# ... ok, finally!



## nickgts1 (May 8, 2008)

hey all! been on here for a while reading every now and again but no time to type so i am just going to take the time and let you know i exist.

My name is Nick Carr I work for General Theatrical Supply in Salt Lake City, Utah Been here for 3 years as of this Saturday the 10th of May. I have been doing technical theatre since I was 8 years old but with my main focus always on lighting. Now here at GTS we spec lighting systems and install them in theatre's, clubs, churches and schools and another division i get to dabble in a little bit does turnkey motion picture theaters.

other than that ask me and I'll tell ya.

--Nick Carr--
nickgts1


----------



## Van (May 8, 2008)

*Re: ... ok, finnally!*

Welcome Aboard! Always nice to have another Pro vendor / supplier to call upon. Hope you have fun here.


----------



## Grog12 (May 8, 2008)

*Re: ... ok, finnally!*

Welcome welcome


----------



## Spikesgirl (May 8, 2008)

*Re: ... ok, finnally!*

And good evening to you, Nick Carr! Welcome officially on board.


----------



## gafftaper (May 9, 2008)

Welcome Nick! If you haven't noticed yet there are several people from the Pioneer Theater in SLC that hang out here (Icewolf08 and Porkchop are regulars). 

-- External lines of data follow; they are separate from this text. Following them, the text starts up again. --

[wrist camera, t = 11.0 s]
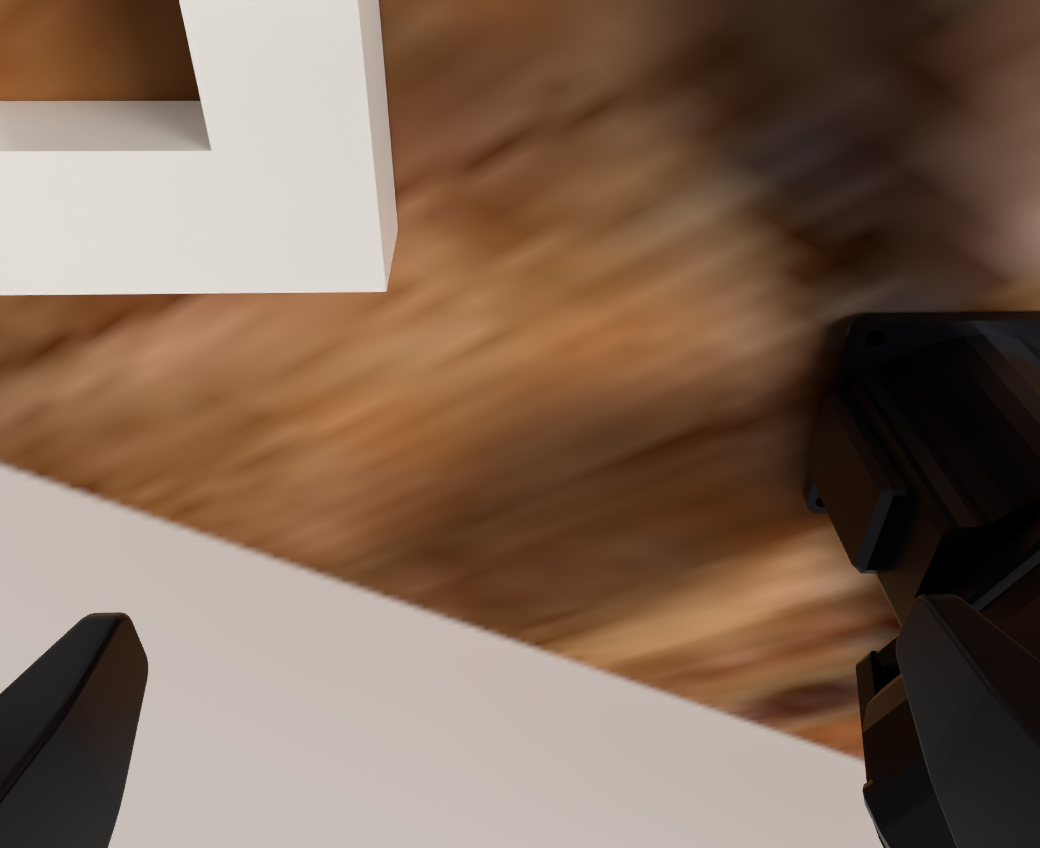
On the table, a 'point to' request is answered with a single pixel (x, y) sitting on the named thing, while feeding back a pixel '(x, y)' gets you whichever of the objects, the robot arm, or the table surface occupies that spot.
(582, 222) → the table surface
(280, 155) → the white square frame
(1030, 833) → the robot arm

It's nice having dealers around. We ask you to use discretion in your posts and not just outright sell things or the senior team will be talking to you. However there are often threads with questions that having a little dealer info is very useful. Do a search of some of BillESC's posts. He's done an excellent job of informing without selling in my opinion. 

Most of all jump in and be part of the community. It's a great group of people.


----------



## avkid (May 9, 2008)

*Re: ... ok, finnally!*


Van said:


> Welcome Aboard! Always nice to have another Pro vendor / supplier to call upon.


Speaking of which, we now have a group.

http://www.controlbooth.com/forums/group.php?groupid=2


----------



## icewolf08 (May 9, 2008)

Nick, darn right "ok, finally!" BTW, when are you going to get one of the new LightPalettes for me to demo?


----------



## gafftaper (May 10, 2008)

icewolf08 said:


> Nick, darn right "ok, finally!" BTW, when are you going to get one of the new LightPalettes for me to demo?



Don't do it, Alex will send it back with coffee and donut crumbs inside. "There's so much empty space in there I thought it was for storing snacks"


----------



## David Ashton (May 10, 2008)

*Re: ... ok, finnally!*


avkid said:


> Speaking of which, we now have a group.
> 
> http://www.controlbooth.com/forums/group.php?groupid=2



To be pedantic 1 is not a group.


----------



## avkid (May 10, 2008)

*Re: ... ok, finnally!*


allthingstheatre said:


> To be pedantic 1 is not a group.


I have invited others, don't be childish and petty.


----------



## gafftaper (May 10, 2008)

Phil has so many posts he qualifies as a group all by himself.


----------



## Chris15 (May 12, 2008)

Welcome...


gafftaper said:


> It's nice having dealers around. We ask you to use discretion in your posts and not just outright sell things or the senior team will be talking to you.



Some of us have a habit of sending gentle requests without bothering the senior team, that happens when a gentle request don't work so well...


----------



## thorin81 (May 12, 2008)

Good to have you around! I have been teaching in Preston, ID at the moment, but now I will be at Skyline up there in SLC! Good to have locals in a place to get in touch! Oh, and I will have to 2nd Alex's request for a demo of one of the new palletes!


----------